Heavy machinery probably comes to mind when thinking of moving 25 tons of stone. However, some of the oldest structure that were build happened before electrical machinery were invented. When we look at an example we look at one of many massive monuments, the Moai on Easter Island which means that there must’ve been some way that ancient peoples were able to transport such heavy material without the advent of machines.
The Cambridge-based firm Matter Design has finally came to understand this engineering tactic of moving a ton through their research on “weightless” concrete forms.
They worked with research and development at CEMEX, a building materials company, and created a way of moving stones that would typically need cranes or other equipment to lift.
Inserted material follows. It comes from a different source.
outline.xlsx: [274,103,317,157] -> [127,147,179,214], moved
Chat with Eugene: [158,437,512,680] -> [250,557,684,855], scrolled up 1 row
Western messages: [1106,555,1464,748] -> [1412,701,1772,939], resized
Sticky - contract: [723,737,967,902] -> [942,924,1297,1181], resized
The project, which is called the Walking Assembly, was documented in a fascinating video where you can see average people moving large concrete form. The stones have rounded edges which made it possible for the people to tip the rock forward and backwards.
The group each took a rock and placed it together like a jig-saw puzzle. Giant pegs are also inserted into sections of the stones which offer more movement control and with each stone placed together, the pieces become whole platforms, walls, and staircases.
The team focused on density in order to make the task a feasible one. And finally to answer how it is possible to move such a large stone the team answered “By using variable density concrete, the center of mass of the object is calibrated precisely to control the stable but easy motion of the elements.”
This research may help the outside world particularly in areas that are difficult to reach with machines. It could be easier to assemble structures without the use of heavy machinery as well as taking a modular approach to building them. That way, if something needed to be repaired, the whole thing wouldn’t need to be demolished, just redesigned.